- Born: Myrland Constant 1968 (age 57–58) Port-au-Prince, Haiti
- Occupation: Visual artist
- Known for: Paintings, textile art, flags

= Myrlande Constant =

Haitian and Vodou artist

Myrlande Constant (born 1968) is a Haitian textile artist who specializes in Vodou themed flags, or drapo Vodou. Since she began making Vodou flags in the 1990s, she has transformed and surpassed this medium, preferring to make large-scale tableau, she describes her work as "painting with beads." Constant is married and the mother of four children.

== Biography ==
Constant was born in Port-au-Prince in Haiti where, as a teenager, she learned the art of beading while working with her mother in a Port-au-Prince factory making wedding dresses. Once she quit that job, she moved on to be one of the most celebrated artists for making Vodou drapo. Constant has taken part in the revolution in the art of drapo-making over the last two decades. She has been making flags since the 1990s. Since the 1990s, there was an abrupt shift in drapo-making, which was primarily a male art form. There are several new designers who are women now, one of them being Myrlande Constant. Because of the impact that Constant has on other people, she influences art-making in other individuals, in particular Marilyn Houlberg.

Constant bears witness to her nation's calamities.
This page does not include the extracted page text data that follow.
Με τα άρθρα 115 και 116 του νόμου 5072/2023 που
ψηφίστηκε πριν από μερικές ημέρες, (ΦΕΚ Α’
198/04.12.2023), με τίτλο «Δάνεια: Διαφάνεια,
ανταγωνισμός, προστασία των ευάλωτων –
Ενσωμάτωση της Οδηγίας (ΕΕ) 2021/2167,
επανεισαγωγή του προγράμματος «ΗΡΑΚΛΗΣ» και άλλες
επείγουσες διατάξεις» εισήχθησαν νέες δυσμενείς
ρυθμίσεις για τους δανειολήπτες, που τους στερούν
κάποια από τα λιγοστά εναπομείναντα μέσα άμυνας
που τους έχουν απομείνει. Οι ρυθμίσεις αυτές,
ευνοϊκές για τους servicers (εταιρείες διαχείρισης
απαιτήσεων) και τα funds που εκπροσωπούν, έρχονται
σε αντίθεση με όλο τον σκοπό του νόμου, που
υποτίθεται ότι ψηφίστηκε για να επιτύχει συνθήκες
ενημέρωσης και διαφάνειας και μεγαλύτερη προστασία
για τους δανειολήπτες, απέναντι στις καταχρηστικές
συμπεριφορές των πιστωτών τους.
For example, after the earthquake in Haiti in 2010, the artwork Myrlande made represented the collectivistic society through the things that were going on at the time.

Her works are densely beaded flags (some as large as six by seven feet). Constant's flags are much larger than traditional flags. In 2011, Constant participated in a series of exhibitions, workshops, and lectures at Brown University in Providence, Rhode Island, where she conducted a three-day flag-making workshop.
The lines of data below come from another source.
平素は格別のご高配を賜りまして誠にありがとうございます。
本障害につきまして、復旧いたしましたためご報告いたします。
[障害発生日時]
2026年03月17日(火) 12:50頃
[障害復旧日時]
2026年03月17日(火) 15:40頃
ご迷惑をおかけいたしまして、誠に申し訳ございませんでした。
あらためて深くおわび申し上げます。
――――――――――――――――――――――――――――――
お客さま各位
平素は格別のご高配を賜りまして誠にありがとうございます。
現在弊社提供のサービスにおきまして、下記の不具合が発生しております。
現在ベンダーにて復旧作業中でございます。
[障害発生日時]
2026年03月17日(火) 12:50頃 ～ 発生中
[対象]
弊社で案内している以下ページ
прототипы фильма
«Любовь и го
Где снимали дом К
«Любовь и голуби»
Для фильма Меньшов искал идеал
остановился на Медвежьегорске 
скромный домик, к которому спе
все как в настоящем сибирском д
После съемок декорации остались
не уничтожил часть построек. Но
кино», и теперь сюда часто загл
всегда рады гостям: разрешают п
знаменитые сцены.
== Principal exhibitions and works ==
Myrlande Constant had her first sale to Richard A Morse, who was the manager of the Oloffson Hotel in Port-au-Prince. Other subsequent sales of her outstanding Vodou flags were made through the connections of her husband, Charles, who convinced customers and visitors at the hotel to buy her work. Many of Constant's inspirations for her artwork came from her father, who is a Vodou priest and Christian. She states that she has no one to thank but the spirits and God before the spirits. She additionally states that the mystical feelings and aspirations come from her thoughts. Everything she puts on a flag is there for a reason because the spirit keeps her working. Constant is also inspired by Milo Rigaud's landmark book called Veve. This book contains symbolic drawings of spirits made on Vodou temple floors. Constant uses that inspiration to remember her memories of Vodou ceremonies and knowledge of the spirits to create her own design in the flags.

The main process of the making of her flags starts with pencil drawings on white cloth. Second, she sews the sequins and beads to the cloth. Lastly, she incorporates the colors that associate with the spirits. Typically, most of her works are as large as bedspreads depicting various significant events in Vodou and Haitian history through using needle, thread, cloth, and tiny adornments.

Constant is particularly a well-known Haitian and Vodou artist in many parts of the world. Specifically, her piece of the 2010 Haiti earthquake apocalypse was recognized as an immediate potential for becoming one of the 2011 Ghetto Biennale Exhibition in New York's most extreme and powerful artistic visions. In 2014, her work was exhibited along with André Eugène, Adler Guerrier, Pascale Monnin, and others in a group show co-curated by Herns Louis Marcelin and Kate Ramsey titled "Transformative Visions: Works by Haitian Artists from the Permanent Collection" that was held at the University of Miami Lowe Art Museum. In 2018, she was one of the participating artists in the group show, PÒTOPRENS: The Urban Artists of Port-au-Prince at Pioneer Works, co-curated by Haitian-American artist and curator Edouard Duval-Carrié and British artist and curator Leah Gordon. In 2019, along with twenty-two other artists, her work was exhibited in "The Last Supper" themed Faena Art Festival in Miami. Pushing the boundaries of the form, the largest of her flags measured 10 by 7 feet. In 2022, a retrospective of her work will be held at the Fowler Museum at UCLA. Constant's work Negra Danbala Wedo (1994-2019), is featured in the collection of the Pérez Art Museum Miami.